In order to leave comments, you need to log in

1 answer(s)

V

Vladimir Dubrovin, 2016-08-05
@slo_nik

For Cyrillic, the following algorithm can be used:
1. To detect UTF-16
, usually at the beginning of the text there is a Unicode sign of the U + FEFF order, it can be used to distinguish big endian / little endian.
If there is no sign, but in even positions of the text (starting from zero) there are mostly characters with the code 0x00 (for Latin) and 0x04 (for Cyrillic) - then this is UTF-16 big endian, if in odd positions - little endian.
2. Detect UTF-8
all Cyrillic characters will consist of two octets, the first octet will have the value 0xd0 or 0xd1, Latin will match ASCII
3. Distinguish Windows-1251 from KOI8-r - both here and there for Cyrillic characters are mainly used with the code 192-255, but in koi8-r small characters come first, in windows-1251 large characters first.

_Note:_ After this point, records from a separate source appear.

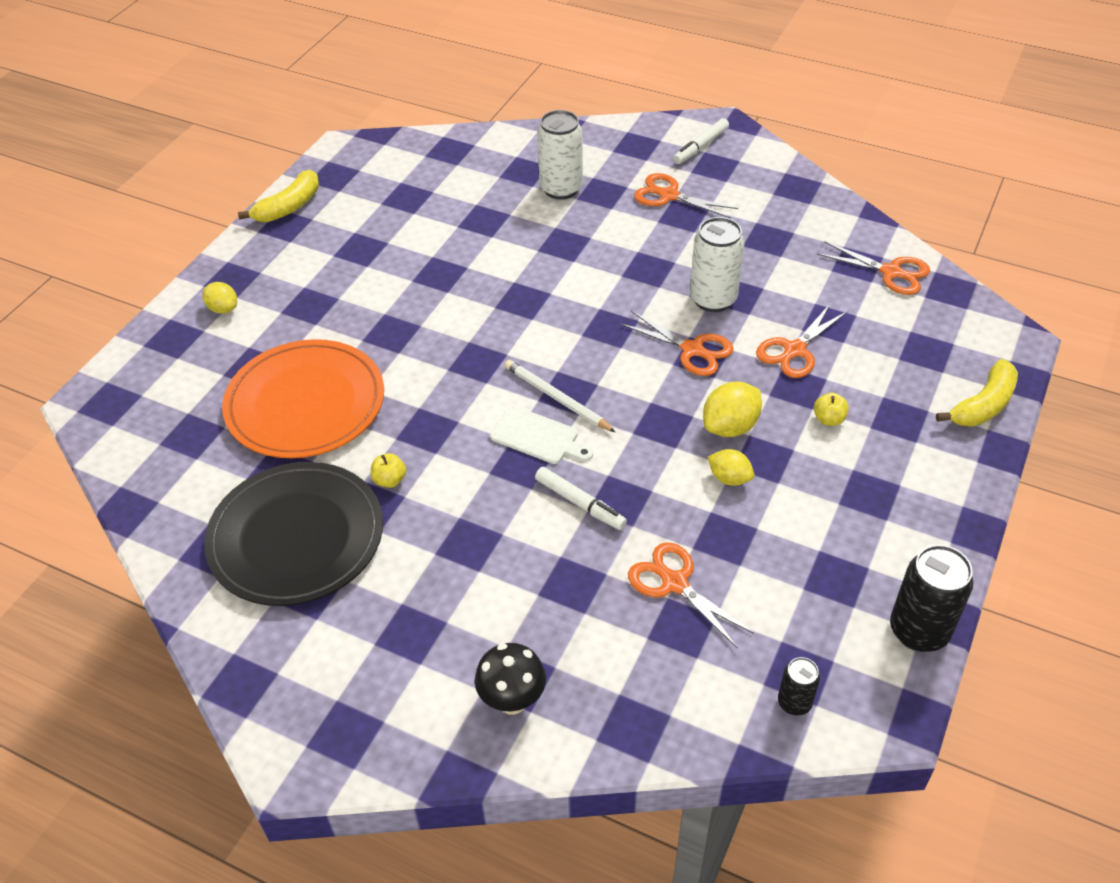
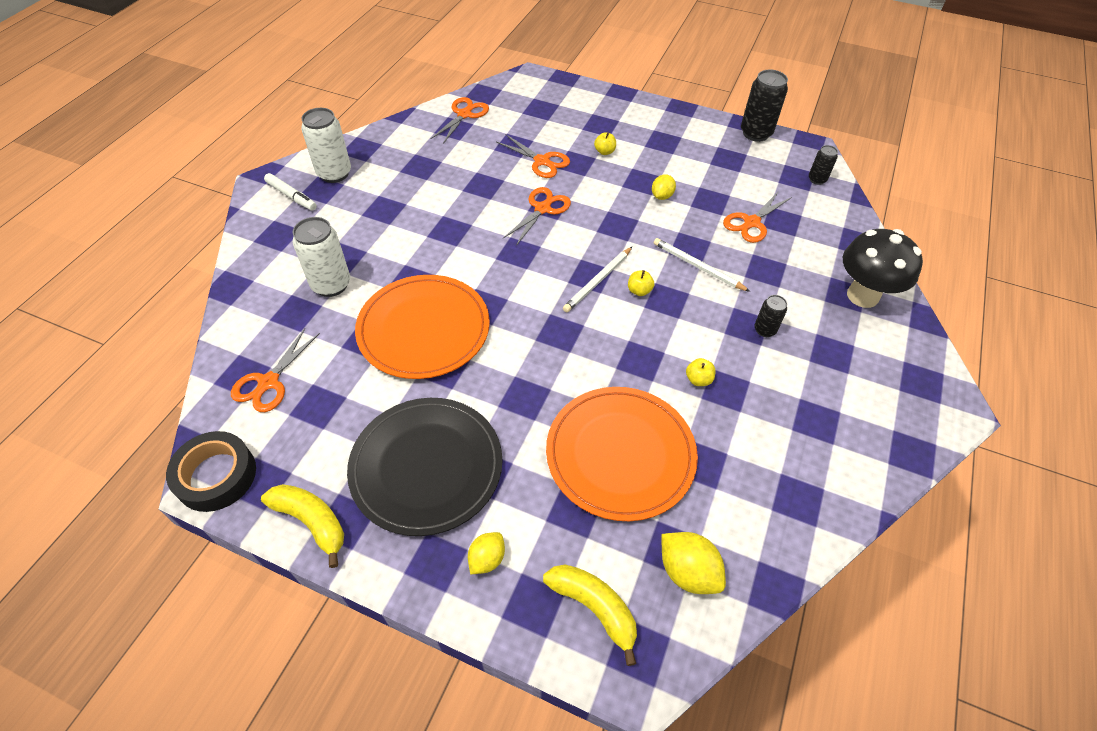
camera: 95 degrees left, 5 degrees up
(296, 537) = (770, 437): black plate -> black plate (426, 467)
(346, 152) = (216, 476): none -> black tape
(459, 561) = (764, 330): none -> black can
(492, 257) = (424, 329): none -> orange plate
(512, 700) = (862, 296): black mushroom -> black mushroom, size x1.58
(538, 437) = (639, 291): white cutting board -> yellow apple
(580, 503) = (697, 267): white marker -> white pencil
(669, 195) = (356, 216): orange scissors -> orange scissors (268, 382)
(713, 299) = (488, 196): white can -> white can (334, 173)
(730, 427) = (616, 194): yellow lemon -> yellow lemon (687, 571)
(983, 405) = (586, 93): yellow banana -> yellow banana (594, 608)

If the text mainly consists of characters 192-223 but at the beginning of the sentence (after a period with a space) there are characters with the code 224-255 - this is ko8-r, if vice versa - windows-1251 + you can use character frequency analysis. Latin is the same as ASCII.
All other encodings are quite rare, although the Chinese (and for some reason Google) like to encode Cyrillic in Big-5.